SOURCE EXTRACT:
Reactivity of mouse T-cell hybridomas expressing human Vβ gene segments with staphylococcal and streptococcal superantigens

Abstract

A panel of 15 mouse T-cell hybridomas, each expressing a different human Vβ gene segment (hVβ) in an otherwise mouse T-cell receptor (i.e., mouse α chain and CD3 complex), was constructed by transfection of hVβ/mouse Cβ chimeric T-cell receptor (TCR)-β genes into a mouse T-cell hybridoma recipient lacking the endogenous TCR-β chain. Several qualities that are conferred by the hVβ chain of the TCR are retained in the chimeric human- mouse TCR complex: a large panel of hVβ-specific antibodies specifically stained the hVβ expressed by the mouse T-cell hybridomas. Moreover, hVβ- transfected mouse cells could readily produce interleukin 2 when stimulated by superantigens presented by antigen-presenting cells. These characteristics made it possible to refine the reactivity of 17 superantigen preparations with the available transfected Vβs. Each superantigen gave a characteristic pattern of reactivity on the transfectants. Positive reactivities with some of these transfectants, which differ only by the expressed hVβ, demonstrate unambiguously the superantigenic character of a protein or fraction and its potential to react with the corresponding Vβs. Therefore, these hVβ- transfected cells constituted a valuable tool for determining 'specificity fingerprints' of known or putative superantigens. First, commonly used, commercially available superantigens such as staphylococcal enterotoxin B and toxic shock syndrome toxin-1 (TSST-1) showed additional Vβ reactivities, compared with those of their recombinant counterparts. This stresses the importance of using defined preparations of superantigens for the definition of Vβ specificities. Second, the stimulatory pattern of a strain of Streptococcus pyogenes demonstrated that this strain, unlike others, produces a potent Vβ8-specific superantigen that is as yet undefined at the molecular level.

PROVIDED DATA:
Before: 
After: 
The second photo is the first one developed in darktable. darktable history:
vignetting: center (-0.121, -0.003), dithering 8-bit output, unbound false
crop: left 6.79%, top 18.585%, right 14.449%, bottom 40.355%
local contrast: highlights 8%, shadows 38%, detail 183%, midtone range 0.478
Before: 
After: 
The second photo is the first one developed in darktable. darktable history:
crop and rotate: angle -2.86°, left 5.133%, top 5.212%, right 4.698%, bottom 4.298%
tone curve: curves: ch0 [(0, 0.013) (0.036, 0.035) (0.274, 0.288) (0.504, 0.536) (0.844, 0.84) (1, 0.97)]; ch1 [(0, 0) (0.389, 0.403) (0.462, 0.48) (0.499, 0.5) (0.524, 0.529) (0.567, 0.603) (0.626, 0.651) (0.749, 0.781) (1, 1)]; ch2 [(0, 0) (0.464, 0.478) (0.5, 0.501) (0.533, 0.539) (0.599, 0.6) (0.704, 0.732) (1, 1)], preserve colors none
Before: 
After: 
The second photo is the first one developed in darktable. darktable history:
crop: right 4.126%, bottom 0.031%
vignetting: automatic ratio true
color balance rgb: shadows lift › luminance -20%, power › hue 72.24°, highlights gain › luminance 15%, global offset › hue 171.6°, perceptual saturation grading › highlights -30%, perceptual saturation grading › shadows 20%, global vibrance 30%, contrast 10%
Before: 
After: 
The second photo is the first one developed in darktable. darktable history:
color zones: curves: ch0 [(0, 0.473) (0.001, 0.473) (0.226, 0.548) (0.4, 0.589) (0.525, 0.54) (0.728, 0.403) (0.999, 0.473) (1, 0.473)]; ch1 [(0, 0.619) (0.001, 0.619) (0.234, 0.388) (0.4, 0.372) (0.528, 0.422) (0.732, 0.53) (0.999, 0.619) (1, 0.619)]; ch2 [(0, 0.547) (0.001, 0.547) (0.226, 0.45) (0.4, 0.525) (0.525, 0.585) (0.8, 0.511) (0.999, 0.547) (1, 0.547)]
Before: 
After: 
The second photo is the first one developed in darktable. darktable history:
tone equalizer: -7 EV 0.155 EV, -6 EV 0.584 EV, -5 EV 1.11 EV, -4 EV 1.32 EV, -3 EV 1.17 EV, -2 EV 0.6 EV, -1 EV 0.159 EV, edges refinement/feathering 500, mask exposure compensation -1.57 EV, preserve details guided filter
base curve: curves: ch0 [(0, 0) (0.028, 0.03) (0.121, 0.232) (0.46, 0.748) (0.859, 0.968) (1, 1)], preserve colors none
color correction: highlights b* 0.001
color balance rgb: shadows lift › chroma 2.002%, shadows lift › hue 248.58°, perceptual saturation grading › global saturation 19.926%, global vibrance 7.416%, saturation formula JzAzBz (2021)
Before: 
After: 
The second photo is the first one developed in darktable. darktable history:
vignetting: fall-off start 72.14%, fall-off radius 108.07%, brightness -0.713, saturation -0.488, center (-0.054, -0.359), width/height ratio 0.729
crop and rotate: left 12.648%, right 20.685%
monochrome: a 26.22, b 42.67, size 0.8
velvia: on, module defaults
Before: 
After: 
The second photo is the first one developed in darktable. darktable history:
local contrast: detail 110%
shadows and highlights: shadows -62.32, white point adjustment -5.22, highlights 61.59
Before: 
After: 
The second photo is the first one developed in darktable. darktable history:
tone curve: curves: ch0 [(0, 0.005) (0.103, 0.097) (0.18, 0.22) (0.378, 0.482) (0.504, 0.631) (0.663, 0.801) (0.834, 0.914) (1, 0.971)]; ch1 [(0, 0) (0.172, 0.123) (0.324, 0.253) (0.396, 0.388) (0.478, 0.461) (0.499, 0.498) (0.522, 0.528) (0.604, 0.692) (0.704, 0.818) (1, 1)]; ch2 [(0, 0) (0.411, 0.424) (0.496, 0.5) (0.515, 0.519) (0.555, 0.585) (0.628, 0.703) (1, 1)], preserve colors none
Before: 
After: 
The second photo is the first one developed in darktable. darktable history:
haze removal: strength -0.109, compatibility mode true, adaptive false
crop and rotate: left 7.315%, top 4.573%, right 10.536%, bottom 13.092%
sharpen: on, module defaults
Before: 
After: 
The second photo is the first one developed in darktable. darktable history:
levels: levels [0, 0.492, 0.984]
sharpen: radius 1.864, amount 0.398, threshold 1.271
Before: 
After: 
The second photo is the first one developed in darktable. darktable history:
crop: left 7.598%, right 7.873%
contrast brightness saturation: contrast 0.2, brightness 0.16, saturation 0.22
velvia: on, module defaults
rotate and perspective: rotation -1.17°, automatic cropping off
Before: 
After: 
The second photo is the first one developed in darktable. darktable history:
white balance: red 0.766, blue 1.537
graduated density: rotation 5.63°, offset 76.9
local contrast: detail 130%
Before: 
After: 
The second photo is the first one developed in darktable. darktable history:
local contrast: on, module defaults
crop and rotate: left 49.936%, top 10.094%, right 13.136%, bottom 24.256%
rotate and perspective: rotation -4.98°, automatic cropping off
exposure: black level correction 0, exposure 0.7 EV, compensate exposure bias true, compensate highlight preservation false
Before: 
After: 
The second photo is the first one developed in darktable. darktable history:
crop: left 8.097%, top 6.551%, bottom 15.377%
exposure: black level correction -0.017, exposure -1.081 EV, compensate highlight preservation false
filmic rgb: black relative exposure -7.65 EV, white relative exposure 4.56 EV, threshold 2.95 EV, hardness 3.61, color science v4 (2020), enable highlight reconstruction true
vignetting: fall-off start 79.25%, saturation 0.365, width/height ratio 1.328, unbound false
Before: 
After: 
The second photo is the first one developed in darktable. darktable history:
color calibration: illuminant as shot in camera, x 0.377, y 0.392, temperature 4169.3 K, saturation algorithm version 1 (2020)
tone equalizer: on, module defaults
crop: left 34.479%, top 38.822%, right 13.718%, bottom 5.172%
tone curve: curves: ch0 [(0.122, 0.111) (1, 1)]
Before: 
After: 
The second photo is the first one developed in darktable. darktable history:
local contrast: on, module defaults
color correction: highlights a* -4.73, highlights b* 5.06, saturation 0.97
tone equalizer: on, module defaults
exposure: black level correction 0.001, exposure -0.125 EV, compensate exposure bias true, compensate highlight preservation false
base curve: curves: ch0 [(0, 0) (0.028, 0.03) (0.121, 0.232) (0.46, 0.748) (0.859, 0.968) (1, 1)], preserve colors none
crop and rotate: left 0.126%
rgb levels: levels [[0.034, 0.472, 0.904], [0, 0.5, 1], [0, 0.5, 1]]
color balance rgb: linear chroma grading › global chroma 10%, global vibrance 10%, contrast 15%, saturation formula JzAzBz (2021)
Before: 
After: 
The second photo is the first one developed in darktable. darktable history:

EXERCISE GOAL:
Please quote the full superantigen abstract above, word for word, from its title through its final sentence.

ANSWER SPACE:
Reactivity of mouse T-cell hybridomas expressing human Vβ gene segments with staphylococcal and streptococcal superantigens

Abstract

A panel of 15 mouse T-cell hybridomas, each expressing a different human Vβ gene segment (hVβ) in an otherwise mouse T-cell receptor (i.e., mouse α chain and CD3 complex), was constructed by transfection of hVβ/mouse Cβ chimeric T-cell receptor (TCR)-β genes into a mouse T-cell hybridoma recipient lacking the endogenous TCR-β chain. Several qualities that are conferred by the hVβ chain of the TCR are retained in the chimeric human- mouse TCR complex: a large panel of hVβ-specific antibodies specifically stained the hVβ expressed by the mouse T-cell hybridomas. Moreover, hVβ- transfected mouse cells could readily produce interleukin 2 when stimulated by superantigens presented by antigen-presenting cells. These characteristics made it possible to refine the reactivity of 17 superantigen preparations with the available transfected Vβs. Each superantigen gave a characteristic pattern of reactivity on the transfectants. Positive reactivities with some of these transfectants, which differ only by the expressed hVβ, demonstrate unambiguously the superantigenic character of a protein or fraction and its potential to react with the corresponding Vβs. Therefore, these hVβ- transfected cells constituted a valuable tool for determining 'specificity fingerprints' of known or putative superantigens. First, commonly used, commercially available superantigens such as staphylococcal enterotoxin B and toxic shock syndrome toxin-1 (TSST-1) showed additional Vβ reactivities, compared with those of their recombinant counterparts. This stresses the importance of using defined preparations of superantigens for the definition of Vβ specificities. Second, the stimulatory pattern of a strain of Streptococcus pyogenes demonstrated that this strain, unlike others, produces a potent Vβ8-specific superantigen that is as yet undefined at the molecular level.